# Work order
Reproduce every line of text from each of the following items character for character, keeping the original line breaks.

# Data excerpts

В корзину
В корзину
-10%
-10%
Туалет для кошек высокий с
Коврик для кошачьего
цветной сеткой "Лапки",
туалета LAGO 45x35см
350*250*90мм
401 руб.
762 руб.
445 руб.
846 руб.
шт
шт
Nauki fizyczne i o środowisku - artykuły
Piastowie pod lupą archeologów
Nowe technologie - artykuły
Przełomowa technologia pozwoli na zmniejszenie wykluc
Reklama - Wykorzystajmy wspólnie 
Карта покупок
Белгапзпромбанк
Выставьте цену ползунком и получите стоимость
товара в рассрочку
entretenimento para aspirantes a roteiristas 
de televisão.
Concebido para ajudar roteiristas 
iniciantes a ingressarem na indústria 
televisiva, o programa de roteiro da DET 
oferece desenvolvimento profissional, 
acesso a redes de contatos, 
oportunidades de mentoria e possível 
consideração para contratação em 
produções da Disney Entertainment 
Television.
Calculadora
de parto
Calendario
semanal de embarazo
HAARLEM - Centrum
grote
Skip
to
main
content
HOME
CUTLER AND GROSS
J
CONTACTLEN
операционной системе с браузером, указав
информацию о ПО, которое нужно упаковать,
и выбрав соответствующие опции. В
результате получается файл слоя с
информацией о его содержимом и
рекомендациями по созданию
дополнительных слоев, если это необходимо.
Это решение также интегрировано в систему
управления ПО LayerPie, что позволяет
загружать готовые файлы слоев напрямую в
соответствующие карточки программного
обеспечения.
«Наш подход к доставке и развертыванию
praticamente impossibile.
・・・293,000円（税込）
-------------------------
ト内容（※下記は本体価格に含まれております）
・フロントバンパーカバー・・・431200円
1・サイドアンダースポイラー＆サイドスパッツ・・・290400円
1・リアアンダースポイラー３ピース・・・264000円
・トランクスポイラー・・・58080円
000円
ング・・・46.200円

# Result of this exercise
В корзину
В корзину
-10%
-10%
Туалет для кошек высокий с
Коврик для кошачьего
цветной сеткой "Лапки",
туалета LAGO 45x35см
350*250*90мм
401 руб.
762 руб.
445 руб.
846 руб.
шт
шт
Nauki fizyczne i o środowisku - artykuły
Piastowie pod lupą archeologów
Nowe technologie - artykuły
Przełomowa technologia pozwoli na zmniejszenie wykluc
Reklama - Wykorzystajmy wspólnie 
Карта покупок
Белгапзпромбанк
Выставьте цену ползунком и получите стоимость
товара в рассрочку
entretenimento para aspirantes a roteiristas 
de televisão.
Concebido para ajudar roteiristas 
iniciantes a ingressarem na indústria 
televisiva, o programa de roteiro da DET 
oferece desenvolvimento profissional, 
acesso a redes de contatos, 
oportunidades de mentoria e possível 
consideração para contratação em 
produções da Disney Entertainment 
Television.
Calculadora
de parto
Calendario
semanal de embarazo
HAARLEM - Centrum
grote
Skip
to
main
content
HOME
CUTLER AND GROSS
J
CONTACTLEN
операционной системе с браузером, указав
информацию о ПО, которое нужно упаковать,
и выбрав соответствующие опции. В
результате получается файл слоя с
информацией о его содержимом и
рекомендациями по созданию
дополнительных слоев, если это необходимо.
Это решение также интегрировано в систему
управления ПО LayerPie, что позволяет
загружать готовые файлы слоев напрямую в
соответствующие карточки программного
обеспечения.
«Наш подход к доставке и развертыванию
praticamente impossibile.
・・・293,000円（税込）
-------------------------
ト内容（※下記は本体価格に含まれております）
・フロントバンパーカバー・・・431200円
1・サイドアンダースポイラー＆サイドスパッツ・・・290400円
1・リアアンダースポイラー３ピース・・・264000円
・トランクスポイラー・・・58080円
000円
ング・・・46.200円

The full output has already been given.